* Problem to work on
Give an unaltered copy of the listing below, minus its pictures.

* Source information
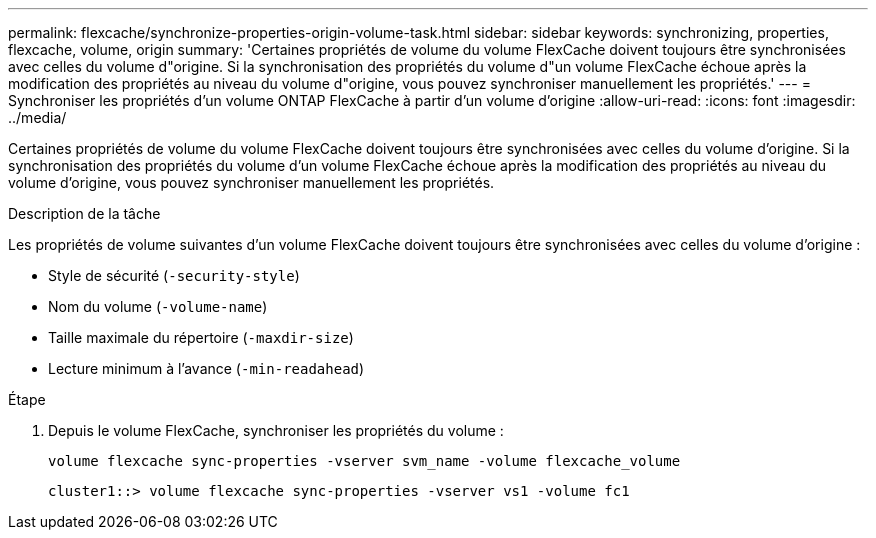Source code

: ---
permalink: flexcache/synchronize-properties-origin-volume-task.html 
sidebar: sidebar 
keywords: synchronizing, properties, flexcache, volume, origin 
summary: 'Certaines propriétés de volume du volume FlexCache doivent toujours être synchronisées avec celles du volume d"origine. Si la synchronisation des propriétés du volume d"un volume FlexCache échoue après la modification des propriétés au niveau du volume d"origine, vous pouvez synchroniser manuellement les propriétés.' 
---
= Synchroniser les propriétés d'un volume ONTAP FlexCache à partir d'un volume d'origine
:allow-uri-read: 
:icons: font
:imagesdir: ../media/


[role="lead"]
Certaines propriétés de volume du volume FlexCache doivent toujours être synchronisées avec celles du volume d'origine. Si la synchronisation des propriétés du volume d'un volume FlexCache échoue après la modification des propriétés au niveau du volume d'origine, vous pouvez synchroniser manuellement les propriétés.

.Description de la tâche
Les propriétés de volume suivantes d'un volume FlexCache doivent toujours être synchronisées avec celles du volume d'origine :

* Style de sécurité (`-security-style`)
* Nom du volume (`-volume-name`)
* Taille maximale du répertoire (`-maxdir-size`)
* Lecture minimum à l'avance (`-min-readahead`)


.Étape
. Depuis le volume FlexCache, synchroniser les propriétés du volume :
+
`volume flexcache sync-properties -vserver svm_name -volume flexcache_volume`

+
[listing]
----
cluster1::> volume flexcache sync-properties -vserver vs1 -volume fc1
----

* Written response
Source code

: ---
permalink: flexcache/synchronize-properties-origin-volume-task.html 
sidebar: sidebar 
keywords: synchronizing, properties, flexcache, volume, origin 
summary: 'Certaines propriétés de volume du volume FlexCache doivent toujours être synchronisées avec celles du volume d"origine. Si la synchronisation des propriétés du volume d"un volume FlexCache échoue après la modification des propriétés au niveau du volume d"origine, vous pouvez synchroniser manuellement les propriétés.' 
---
= Synchroniser les propriétés d'un volume ONTAP FlexCache à partir d'un volume d'origine
:allow-uri-read: 
:icons: font
:imagesdir: ../media/


[role="lead"]
Certaines propriétés de volume du volume FlexCache doivent toujours être synchronisées avec celles du volume d'origine. Si la synchronisation des propriétés du volume d'un volume FlexCache échoue après la modification des propriétés au niveau du volume d'origine, vous pouvez synchroniser manuellement les propriétés.

.Description de la tâche
Les propriétés de volume suivantes d'un volume FlexCache doivent toujours être synchronisées avec celles du volume d'origine :

* Style de sécurité (`-security-style`)
* Nom du volume (`-volume-name`)
* Taille maximale du répertoire (`-maxdir-size`)
* Lecture minimum à l'avance (`-min-readahead`)


.Étape
. Depuis le volume FlexCache, synchroniser les propriétés du volume :
+
`volume flexcache sync-properties -vserver svm_name -volume flexcache_volume`

+
[listing]
----
cluster1::> volume flexcache sync-properties -vserver vs1 -volume fc1
----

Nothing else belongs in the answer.